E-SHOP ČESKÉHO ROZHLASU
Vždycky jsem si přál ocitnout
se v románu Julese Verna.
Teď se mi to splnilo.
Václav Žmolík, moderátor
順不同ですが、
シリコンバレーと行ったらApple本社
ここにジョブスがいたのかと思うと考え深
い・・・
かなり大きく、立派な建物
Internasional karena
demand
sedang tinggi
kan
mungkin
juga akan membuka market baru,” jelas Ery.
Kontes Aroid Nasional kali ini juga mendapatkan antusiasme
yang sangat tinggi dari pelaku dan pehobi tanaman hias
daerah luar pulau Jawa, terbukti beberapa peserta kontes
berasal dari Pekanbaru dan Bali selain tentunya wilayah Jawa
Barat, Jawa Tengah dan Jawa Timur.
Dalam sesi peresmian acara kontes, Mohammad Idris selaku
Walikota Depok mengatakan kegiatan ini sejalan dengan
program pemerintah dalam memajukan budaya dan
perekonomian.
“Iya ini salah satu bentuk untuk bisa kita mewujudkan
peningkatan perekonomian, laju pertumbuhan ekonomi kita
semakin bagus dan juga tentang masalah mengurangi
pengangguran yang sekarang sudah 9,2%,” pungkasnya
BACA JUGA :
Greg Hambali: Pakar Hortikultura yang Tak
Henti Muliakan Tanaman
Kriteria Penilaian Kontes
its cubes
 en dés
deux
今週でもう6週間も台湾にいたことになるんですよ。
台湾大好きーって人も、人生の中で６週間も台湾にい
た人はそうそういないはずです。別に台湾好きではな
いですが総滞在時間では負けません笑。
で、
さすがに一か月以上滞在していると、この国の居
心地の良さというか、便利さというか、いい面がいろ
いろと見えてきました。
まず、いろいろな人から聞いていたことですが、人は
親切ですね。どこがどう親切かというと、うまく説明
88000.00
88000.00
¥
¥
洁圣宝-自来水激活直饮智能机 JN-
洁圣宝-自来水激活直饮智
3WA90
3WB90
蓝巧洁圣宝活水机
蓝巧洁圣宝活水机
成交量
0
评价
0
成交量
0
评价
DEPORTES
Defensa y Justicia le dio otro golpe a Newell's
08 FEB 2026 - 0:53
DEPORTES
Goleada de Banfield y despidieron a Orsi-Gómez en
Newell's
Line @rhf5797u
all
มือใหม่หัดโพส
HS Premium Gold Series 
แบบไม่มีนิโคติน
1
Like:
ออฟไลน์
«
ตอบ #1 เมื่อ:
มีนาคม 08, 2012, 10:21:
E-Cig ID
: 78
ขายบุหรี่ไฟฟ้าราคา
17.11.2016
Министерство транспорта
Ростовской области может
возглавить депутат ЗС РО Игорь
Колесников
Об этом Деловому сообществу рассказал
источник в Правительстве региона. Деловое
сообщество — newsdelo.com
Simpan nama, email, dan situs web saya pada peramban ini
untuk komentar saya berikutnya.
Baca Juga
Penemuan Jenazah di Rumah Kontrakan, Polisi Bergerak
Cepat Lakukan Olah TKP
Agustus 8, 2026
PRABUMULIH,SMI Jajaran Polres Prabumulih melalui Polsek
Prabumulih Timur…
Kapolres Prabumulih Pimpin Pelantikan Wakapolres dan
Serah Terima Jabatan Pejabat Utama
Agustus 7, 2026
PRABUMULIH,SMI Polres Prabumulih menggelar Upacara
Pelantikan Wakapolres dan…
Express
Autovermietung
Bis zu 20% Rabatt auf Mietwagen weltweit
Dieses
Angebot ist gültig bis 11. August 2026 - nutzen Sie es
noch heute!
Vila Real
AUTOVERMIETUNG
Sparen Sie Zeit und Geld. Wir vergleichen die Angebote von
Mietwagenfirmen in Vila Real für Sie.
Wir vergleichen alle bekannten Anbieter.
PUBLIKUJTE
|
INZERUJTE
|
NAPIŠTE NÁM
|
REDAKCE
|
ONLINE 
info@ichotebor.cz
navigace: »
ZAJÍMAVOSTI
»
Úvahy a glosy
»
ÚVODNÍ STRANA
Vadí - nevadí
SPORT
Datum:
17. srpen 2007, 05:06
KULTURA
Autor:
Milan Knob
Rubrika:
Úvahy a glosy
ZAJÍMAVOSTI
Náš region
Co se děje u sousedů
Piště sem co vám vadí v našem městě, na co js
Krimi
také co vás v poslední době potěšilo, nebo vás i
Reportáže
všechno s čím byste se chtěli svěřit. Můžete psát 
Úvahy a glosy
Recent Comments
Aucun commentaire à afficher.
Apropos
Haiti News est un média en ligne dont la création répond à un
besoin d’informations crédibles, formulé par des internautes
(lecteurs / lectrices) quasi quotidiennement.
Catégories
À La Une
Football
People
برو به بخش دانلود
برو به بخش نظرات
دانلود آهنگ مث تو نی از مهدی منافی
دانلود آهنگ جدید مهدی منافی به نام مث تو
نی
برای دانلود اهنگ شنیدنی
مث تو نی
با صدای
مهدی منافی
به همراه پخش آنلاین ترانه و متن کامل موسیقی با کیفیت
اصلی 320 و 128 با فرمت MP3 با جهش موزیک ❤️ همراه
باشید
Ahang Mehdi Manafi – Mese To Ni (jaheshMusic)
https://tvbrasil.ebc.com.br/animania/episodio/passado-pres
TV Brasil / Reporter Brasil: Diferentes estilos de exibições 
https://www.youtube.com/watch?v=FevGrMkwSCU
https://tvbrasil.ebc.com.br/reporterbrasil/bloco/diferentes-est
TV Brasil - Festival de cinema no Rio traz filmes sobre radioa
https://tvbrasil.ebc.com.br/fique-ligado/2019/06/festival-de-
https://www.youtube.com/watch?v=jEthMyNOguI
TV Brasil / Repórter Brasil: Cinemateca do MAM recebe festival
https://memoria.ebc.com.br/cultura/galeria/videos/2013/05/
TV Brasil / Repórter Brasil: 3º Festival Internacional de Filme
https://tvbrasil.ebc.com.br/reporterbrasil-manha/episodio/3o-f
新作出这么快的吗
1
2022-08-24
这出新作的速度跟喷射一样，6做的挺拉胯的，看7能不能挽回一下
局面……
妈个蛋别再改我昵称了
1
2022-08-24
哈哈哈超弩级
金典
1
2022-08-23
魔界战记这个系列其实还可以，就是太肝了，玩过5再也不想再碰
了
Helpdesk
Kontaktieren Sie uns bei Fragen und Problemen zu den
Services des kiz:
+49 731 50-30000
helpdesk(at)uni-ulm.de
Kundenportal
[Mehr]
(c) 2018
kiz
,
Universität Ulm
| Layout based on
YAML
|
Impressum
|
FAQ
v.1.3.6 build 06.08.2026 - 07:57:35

____

**Exercise:** Copy out the material from its first line through the line containing "yang sangat tinggi", including both ends and keeping each line unchanged.

**Solution:**
E-SHOP ČESKÉHO ROZHLASU
Vždycky jsem si přál ocitnout
se v románu Julese Verna.
Teď se mi to splnilo.
Václav Žmolík, moderátor
順不同ですが、
シリコンバレーと行ったらApple本社
ここにジョブスがいたのかと思うと考え深
い・・・
かなり大きく、立派な建物
Internasional karena
demand
sedang tinggi
kan
mungkin
juga akan membuka market baru,” jelas Ery.
Kontes Aroid Nasional kali ini juga mendapatkan antusiasme
yang sangat tinggi dari pelaku dan pehobi tanaman hias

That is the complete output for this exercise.